Task objective → Each entry, as given, must be output unchanged.

Provided information →
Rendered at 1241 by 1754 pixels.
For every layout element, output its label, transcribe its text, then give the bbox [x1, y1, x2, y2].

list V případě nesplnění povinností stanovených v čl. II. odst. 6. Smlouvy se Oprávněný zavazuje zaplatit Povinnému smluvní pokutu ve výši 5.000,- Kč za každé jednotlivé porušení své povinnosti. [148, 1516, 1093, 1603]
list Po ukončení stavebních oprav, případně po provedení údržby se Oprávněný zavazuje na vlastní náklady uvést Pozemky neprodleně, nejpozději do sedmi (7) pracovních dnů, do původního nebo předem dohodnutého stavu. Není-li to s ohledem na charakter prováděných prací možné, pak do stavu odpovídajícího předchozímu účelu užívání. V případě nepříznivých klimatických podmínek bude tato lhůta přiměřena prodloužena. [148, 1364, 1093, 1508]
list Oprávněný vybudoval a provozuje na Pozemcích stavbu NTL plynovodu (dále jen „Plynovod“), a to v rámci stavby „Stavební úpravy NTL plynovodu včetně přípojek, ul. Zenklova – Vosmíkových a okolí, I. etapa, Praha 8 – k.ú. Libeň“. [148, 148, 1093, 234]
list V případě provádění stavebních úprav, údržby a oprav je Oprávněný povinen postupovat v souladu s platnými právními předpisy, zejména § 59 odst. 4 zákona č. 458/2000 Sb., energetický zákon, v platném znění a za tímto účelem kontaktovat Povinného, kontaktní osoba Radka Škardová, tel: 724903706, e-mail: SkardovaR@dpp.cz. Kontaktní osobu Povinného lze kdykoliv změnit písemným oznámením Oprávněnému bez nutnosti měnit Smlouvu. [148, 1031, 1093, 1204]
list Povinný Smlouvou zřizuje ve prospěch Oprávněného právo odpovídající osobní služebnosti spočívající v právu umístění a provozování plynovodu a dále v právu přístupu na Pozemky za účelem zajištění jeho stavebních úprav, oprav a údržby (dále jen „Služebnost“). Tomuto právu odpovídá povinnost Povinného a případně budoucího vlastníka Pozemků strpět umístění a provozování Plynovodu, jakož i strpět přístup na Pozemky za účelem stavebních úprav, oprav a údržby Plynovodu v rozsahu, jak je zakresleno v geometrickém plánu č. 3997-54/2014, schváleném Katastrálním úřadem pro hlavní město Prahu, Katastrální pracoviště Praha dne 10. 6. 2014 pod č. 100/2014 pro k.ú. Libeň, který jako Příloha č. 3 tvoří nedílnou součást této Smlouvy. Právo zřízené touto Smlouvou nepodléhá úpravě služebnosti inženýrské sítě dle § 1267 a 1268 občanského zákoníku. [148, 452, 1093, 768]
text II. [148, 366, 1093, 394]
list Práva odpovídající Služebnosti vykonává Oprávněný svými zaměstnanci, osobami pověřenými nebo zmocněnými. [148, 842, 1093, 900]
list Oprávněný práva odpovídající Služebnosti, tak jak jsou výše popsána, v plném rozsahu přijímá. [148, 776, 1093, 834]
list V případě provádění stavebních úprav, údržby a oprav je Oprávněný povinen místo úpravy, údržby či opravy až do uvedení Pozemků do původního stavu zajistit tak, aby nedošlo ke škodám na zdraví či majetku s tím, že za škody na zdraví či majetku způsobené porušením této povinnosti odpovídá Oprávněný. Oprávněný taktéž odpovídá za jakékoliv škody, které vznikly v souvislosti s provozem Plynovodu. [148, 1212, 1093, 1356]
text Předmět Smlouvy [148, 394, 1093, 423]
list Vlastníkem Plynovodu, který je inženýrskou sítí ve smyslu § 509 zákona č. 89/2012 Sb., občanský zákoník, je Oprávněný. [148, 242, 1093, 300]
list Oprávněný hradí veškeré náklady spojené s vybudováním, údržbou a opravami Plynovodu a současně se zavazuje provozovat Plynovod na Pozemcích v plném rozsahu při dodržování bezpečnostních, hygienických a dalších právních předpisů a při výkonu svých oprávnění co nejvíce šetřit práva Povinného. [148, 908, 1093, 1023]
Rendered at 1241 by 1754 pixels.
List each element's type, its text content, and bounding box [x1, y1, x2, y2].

Result below →
Rendered at 1241 by 1754 pixels.
For every layout element, output its label, transcribe its text, then give the bbox [x1, y1, x2, y2].

list V případě nesplnění povinností stanovených v čl. II. odst. 6. Smlouvy se Oprávněný zavazuje zaplatit Povinnému smluvní pokutu ve výši 5.000,- Kč za každé jednotlivé porušení své povinnosti. [148, 1516, 1093, 1603]
list Po ukončení stavebních oprav, případně po provedení údržby se Oprávněný zavazuje na vlastní náklady uvést Pozemky neprodleně, nejpozději do sedmi (7) pracovních dnů, do původního nebo předem dohodnutého stavu. Není-li to s ohledem na charakter prováděných prací možné, pak do stavu odpovídajícího předchozímu účelu užívání. V případě nepříznivých klimatických podmínek bude tato lhůta přiměřena prodloužena. [148, 1364, 1093, 1508]
list Oprávněný vybudoval a provozuje na Pozemcích stavbu NTL plynovodu (dále jen „Plynovod“), a to v rámci stavby „Stavební úpravy NTL plynovodu včetně přípojek, ul. Zenklova – Vosmíkových a okolí, I. etapa, Praha 8 – k.ú. Libeň“. [148, 148, 1093, 234]
list V případě provádění stavebních úprav, údržby a oprav je Oprávněný povinen postupovat v souladu s platnými právními předpisy, zejména § 59 odst. 4 zákona č. 458/2000 Sb., energetický zákon, v platném znění a za tímto účelem kontaktovat Povinného, kontaktní osoba Radka Škardová, tel: 724903706, e-mail: SkardovaR@dpp.cz. Kontaktní osobu Povinného lze kdykoliv změnit písemným oznámením Oprávněnému bez nutnosti měnit Smlouvu. [148, 1031, 1093, 1204]
list Povinný Smlouvou zřizuje ve prospěch Oprávněného právo odpovídající osobní služebnosti spočívající v právu umístění a provozování plynovodu a dále v právu přístupu na Pozemky za účelem zajištění jeho stavebních úprav, oprav a údržby (dále jen „Služebnost“). Tomuto právu odpovídá povinnost Povinného a případně budoucího vlastníka Pozemků strpět umístění a provozování Plynovodu, jakož i strpět přístup na Pozemky za účelem stavebních úprav, oprav a údržby Plynovodu v rozsahu, jak je zakresleno v geometrickém plánu č. 3997-54/2014, schváleném Katastrálním úřadem pro hlavní město Prahu, Katastrální pracoviště Praha dne 10. 6. 2014 pod č. 100/2014 pro k.ú. Libeň, který jako Příloha č. 3 tvoří nedílnou součást této Smlouvy. Právo zřízené touto Smlouvou nepodléhá úpravě služebnosti inženýrské sítě dle § 1267 a 1268 občanského zákoníku. [148, 452, 1093, 768]
text II. [148, 366, 1093, 394]
list Práva odpovídající Služebnosti vykonává Oprávněný svými zaměstnanci, osobami pověřenými nebo zmocněnými. [148, 842, 1093, 900]
list Oprávněný práva odpovídající Služebnosti, tak jak jsou výše popsána, v plném rozsahu přijímá. [148, 776, 1093, 834]
list V případě provádění stavebních úprav, údržby a oprav je Oprávněný povinen místo úpravy, údržby či opravy až do uvedení Pozemků do původního stavu zajistit tak, aby nedošlo ke škodám na zdraví či majetku s tím, že za škody na zdraví či majetku způsobené porušením této povinnosti odpovídá Oprávněný. Oprávněný taktéž odpovídá za jakékoliv škody, které vznikly v souvislosti s provozem Plynovodu. [148, 1212, 1093, 1356]
text Předmět Smlouvy [148, 394, 1093, 423]
list Vlastníkem Plynovodu, který je inženýrskou sítí ve smyslu § 509 zákona č. 89/2012 Sb., občanský zákoník, je Oprávněný. [148, 242, 1093, 300]
list Oprávněný hradí veškeré náklady spojené s vybudováním, údržbou a opravami Plynovodu a současně se zavazuje provozovat Plynovod na Pozemcích v plném rozsahu při dodržování bezpečnostních, hygienických a dalších právních předpisů a při výkonu svých oprávnění co nejvíce šetřit práva Povinného. [148, 908, 1093, 1023]
Rendered at 1241 by 1754 pixels.
List each element's type, its text content, and bounding box [x1, y1, x2, y2].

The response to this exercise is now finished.